### [EXERCISE PROMPT]
Please extract every line of the listing below and reproduce it verbatim, leaving out the picture lines.

Source listing
_ _ _ _

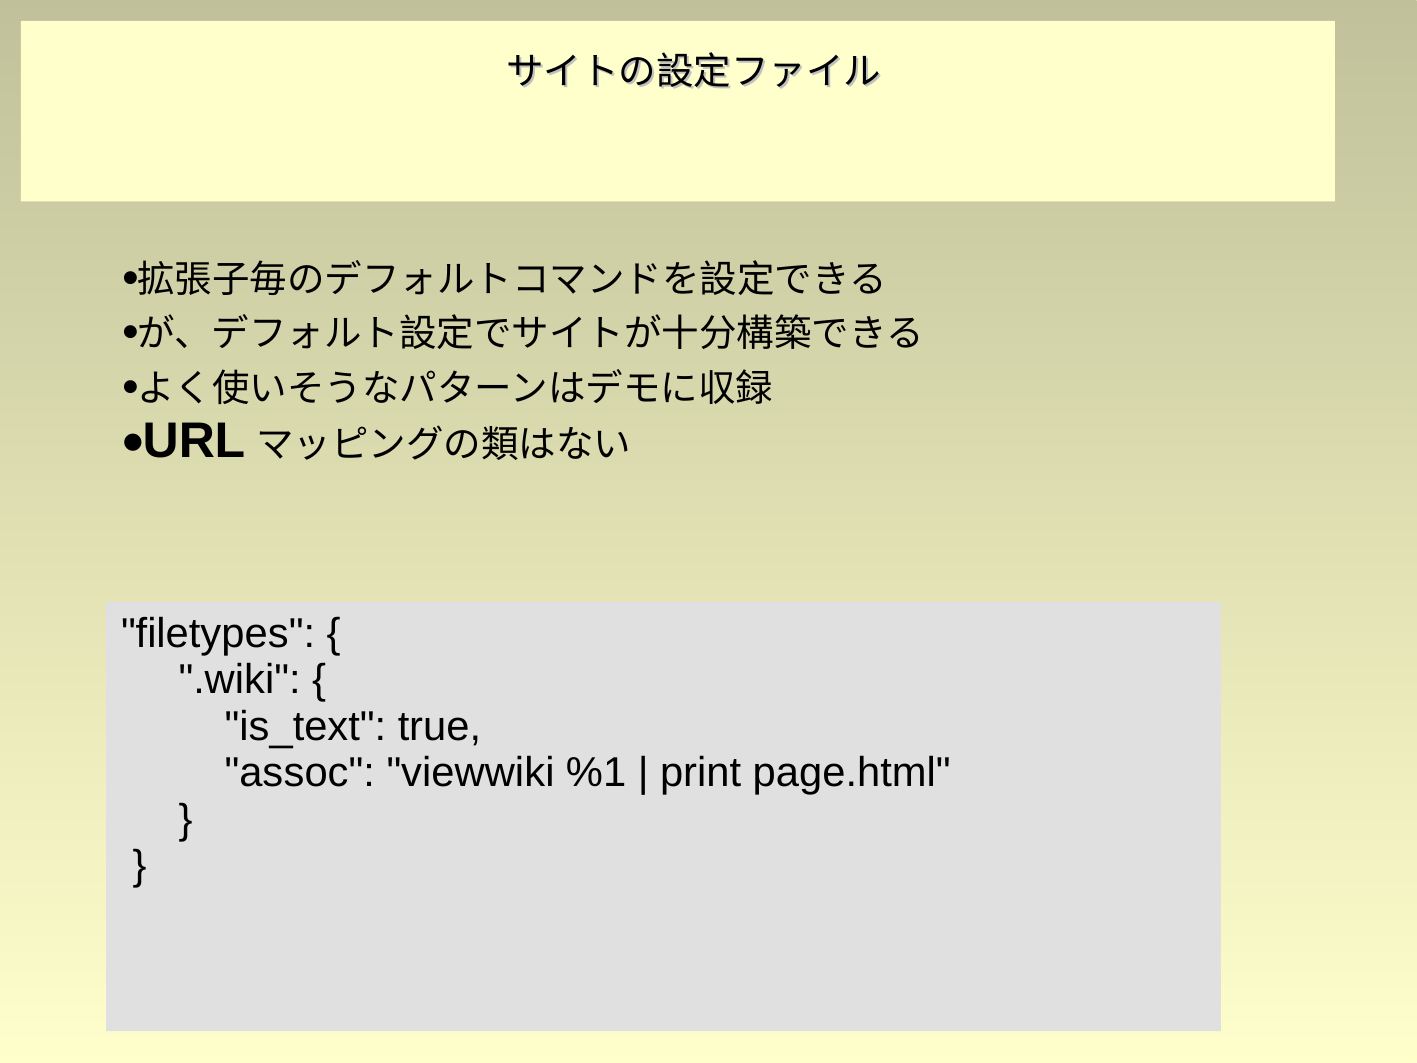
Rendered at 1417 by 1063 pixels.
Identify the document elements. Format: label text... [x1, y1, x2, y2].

text_box サイトの設定ファイル [22, 33, 1365, 180]
text_box "filetypes": { ".wiki": { "is_text": true, "assoc": "viewwiki %1 | print page.html" } } [106, 602, 1221, 1032]
text_box [20, 20, 1335, 202]
text_box 拡張子毎のデフォルトコマンドを設定できる が、デフォルト設定でサイトが十分構築できる よく使いそうなパターンはデモに収録 URLマッピングの類はない [108, 241, 1263, 544]
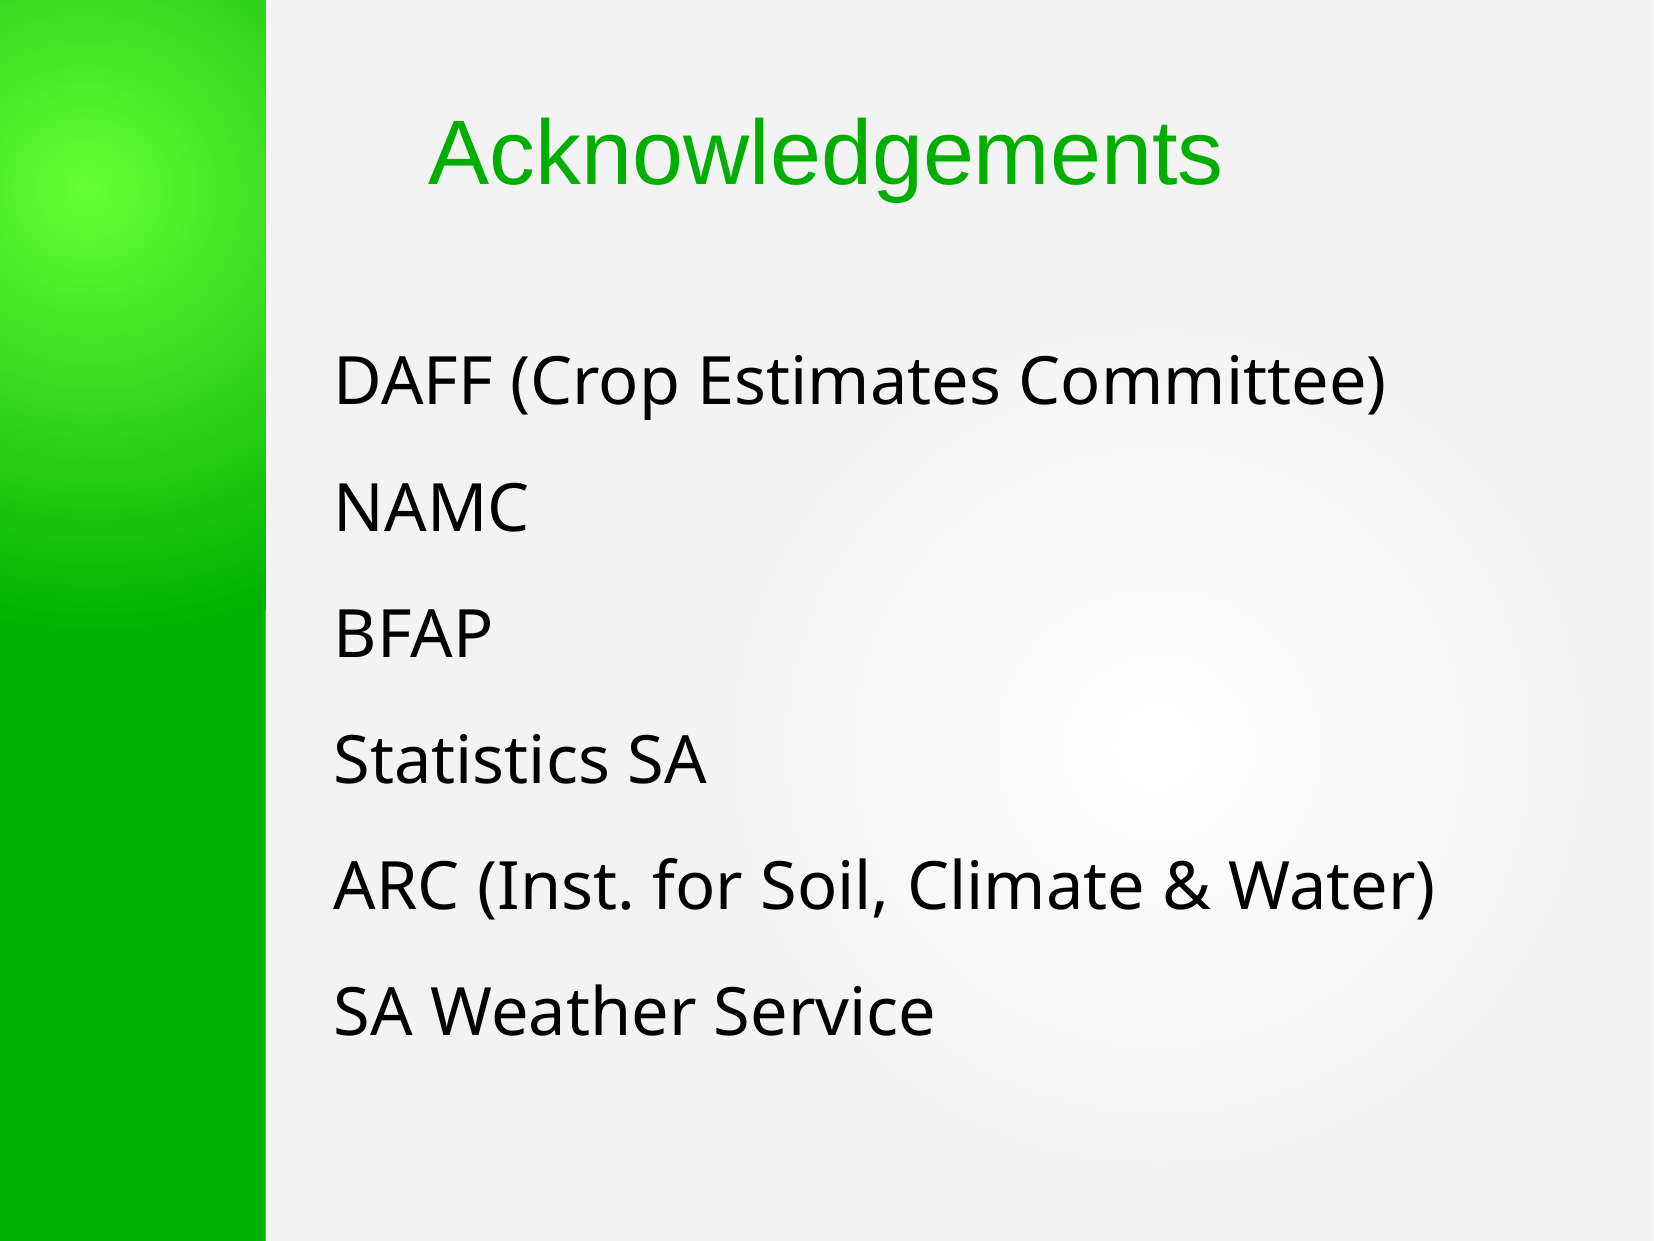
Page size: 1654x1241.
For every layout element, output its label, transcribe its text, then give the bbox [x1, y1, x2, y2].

title Acknowledgements [82, 49, 1571, 257]
text_box DAFF (Crop Estimates Committee) NAMC BFAP Statistics SA ARC (Inst. for Soil, Climate & Water) SA Weather Service [318, 326, 1501, 985]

_ _ _ _

### [FINISHED ANSWER]
Rendered at 1417 by 1063 pixels.
Identify the document elements. Format: label text... [x1, y1, x2, y2].

text_box サイトの設定ファイル [22, 33, 1365, 180]
text_box "filetypes": { ".wiki": { "is_text": true, "assoc": "viewwiki %1 | print page.html" } } [106, 602, 1221, 1032]
text_box [20, 20, 1335, 202]
text_box 拡張子毎のデフォルトコマンドを設定できる が、デフォルト設定でサイトが十分構築できる よく使いそうなパターンはデモに収録 URLマッピングの類はない [108, 241, 1263, 544]
Page size: 1654x1241.
For every layout element, output its label, transcribe its text, then give the bbox [x1, y1, x2, y2].

title Acknowledgements [82, 49, 1571, 257]
text_box DAFF (Crop Estimates Committee) NAMC BFAP Statistics SA ARC (Inst. for Soil, Climate & Water) SA Weather Service [318, 326, 1501, 985]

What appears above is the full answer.